Exercise objective
Please say whether each statement below agrees with the text about multitasking and anxiety, answering yes or no and quoting the words from the text that settle it. (a) The writer's anxiety rose as more tabs were open. (b) The writer treats baths as a space still free of multitasking. (c) The text pairs listening to The High Low with cooking dinner.

Words by Hannah Cole

Illustration by Twylamae

For years I thought I could do it all.

For years I bought into one of the biggest lies of them all: that I can do it all. Even more, that I can do it all, at the same time.

A recent bout of high anxiety made me question this belief though. The more tabs I had open and the more I switched between them, the higher my anxiety would be. My brain was having trouble registering each task; I couldn’t remember what article I’d just read. So, is multitasking making my anxiety worse? Or is my anxiety partly due to all this multitasking? More importantly, have I fried my brain for life?

With so many options and so much content to consume, it’s difficult not to multitask. So, we catch up on Queer Eye as we cook dinner. We listen to The High Low as we commute to work. Even baths are no longer safe spaces (we can do *anything* in the tub). As I write this, I’m fiddling with my hair, gulping wine and making dinner plans over text. My brain is never switched off.

Through the lies I was fed, I convinced myself I was a really, really, fucking good multitasker. The best, even – putting out fires left, right and centre was my main game. I even convinced myself that I liked multitasking; that I thrived off it.

Available data
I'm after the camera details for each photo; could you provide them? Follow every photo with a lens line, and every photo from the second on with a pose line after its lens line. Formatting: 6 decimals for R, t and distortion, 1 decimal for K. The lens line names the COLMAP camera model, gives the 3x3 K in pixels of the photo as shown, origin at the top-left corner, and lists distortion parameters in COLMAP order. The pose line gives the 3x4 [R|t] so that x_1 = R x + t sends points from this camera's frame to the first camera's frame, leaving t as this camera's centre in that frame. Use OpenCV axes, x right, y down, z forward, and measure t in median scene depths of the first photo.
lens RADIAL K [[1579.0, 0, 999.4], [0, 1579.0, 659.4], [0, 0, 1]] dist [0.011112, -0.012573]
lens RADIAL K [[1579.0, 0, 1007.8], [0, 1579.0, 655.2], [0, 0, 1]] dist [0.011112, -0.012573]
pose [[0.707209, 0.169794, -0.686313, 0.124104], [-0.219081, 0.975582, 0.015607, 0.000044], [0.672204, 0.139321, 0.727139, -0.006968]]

---

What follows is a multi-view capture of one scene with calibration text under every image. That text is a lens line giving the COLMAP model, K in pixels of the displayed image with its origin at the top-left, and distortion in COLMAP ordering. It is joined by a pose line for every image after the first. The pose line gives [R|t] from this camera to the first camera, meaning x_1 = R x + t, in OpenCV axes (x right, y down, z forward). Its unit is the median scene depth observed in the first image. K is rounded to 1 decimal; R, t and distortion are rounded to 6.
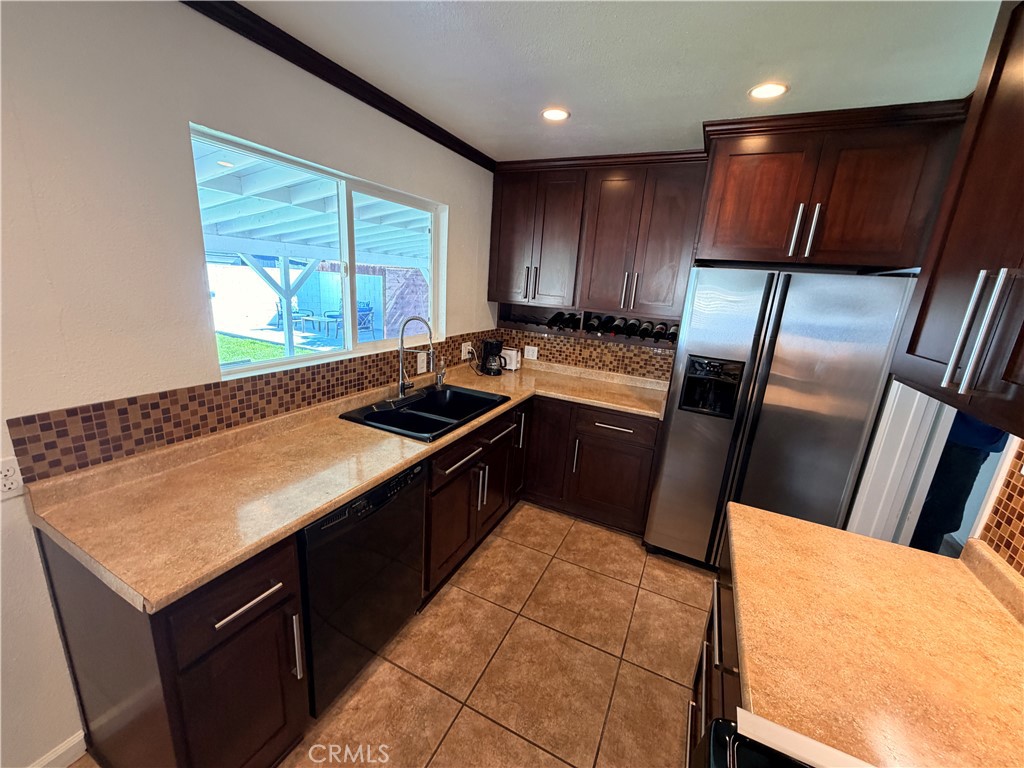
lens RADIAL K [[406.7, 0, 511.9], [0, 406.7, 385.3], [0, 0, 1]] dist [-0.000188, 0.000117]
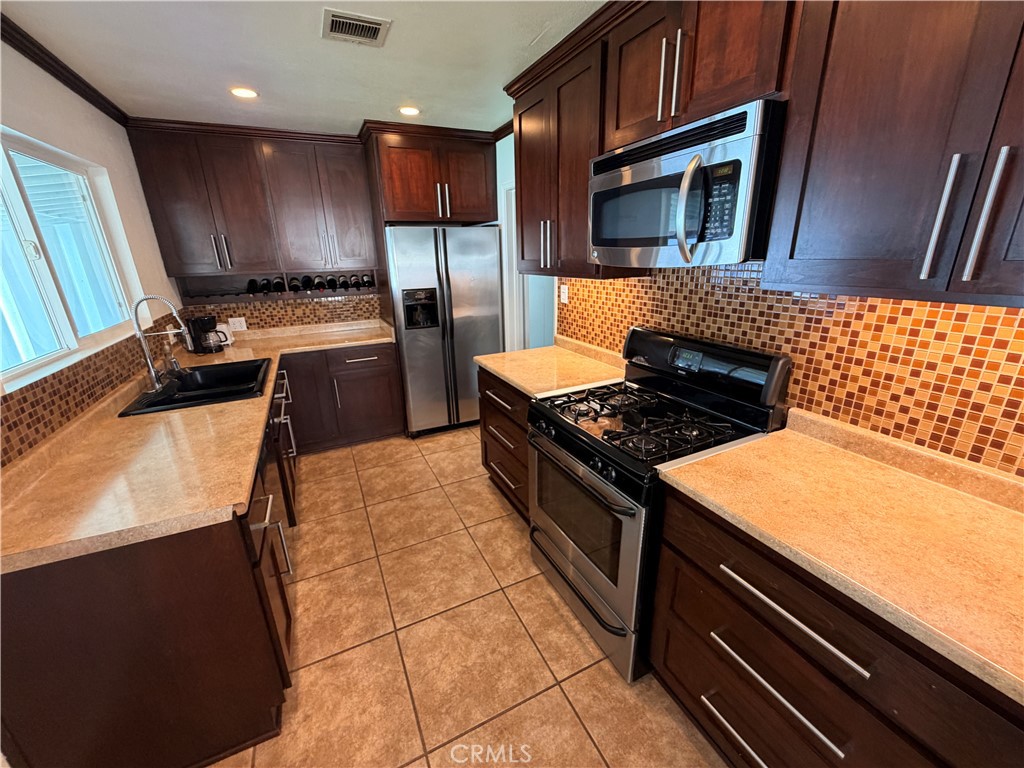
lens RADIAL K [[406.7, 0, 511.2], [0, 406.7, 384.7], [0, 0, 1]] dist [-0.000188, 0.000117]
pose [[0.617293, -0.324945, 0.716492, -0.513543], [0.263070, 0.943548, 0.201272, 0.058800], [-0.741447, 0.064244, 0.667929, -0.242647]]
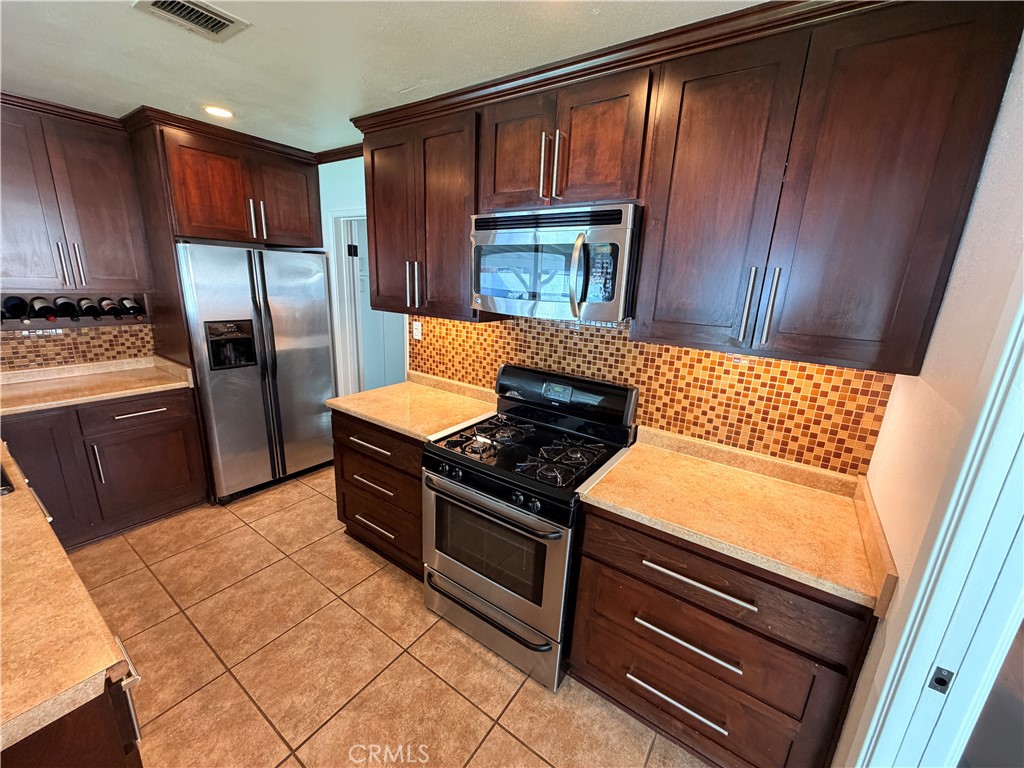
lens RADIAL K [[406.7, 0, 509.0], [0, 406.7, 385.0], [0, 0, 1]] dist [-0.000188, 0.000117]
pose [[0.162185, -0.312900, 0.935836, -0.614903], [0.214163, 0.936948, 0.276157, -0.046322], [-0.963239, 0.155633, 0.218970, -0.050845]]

---

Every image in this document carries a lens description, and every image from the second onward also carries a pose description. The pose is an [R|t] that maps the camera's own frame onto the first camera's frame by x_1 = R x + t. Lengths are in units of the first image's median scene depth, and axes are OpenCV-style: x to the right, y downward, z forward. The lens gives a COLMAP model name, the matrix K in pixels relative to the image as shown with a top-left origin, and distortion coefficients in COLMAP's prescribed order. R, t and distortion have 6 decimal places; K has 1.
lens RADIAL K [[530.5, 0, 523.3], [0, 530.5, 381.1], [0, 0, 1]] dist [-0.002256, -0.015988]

Response box
(a) Yes: "The more tabs I had open and the more I switched between them, the higher my anxiety would be."
(b) No: "Even baths are no longer safe spaces"
(c) No: "We listen to The High Low as we commute to work."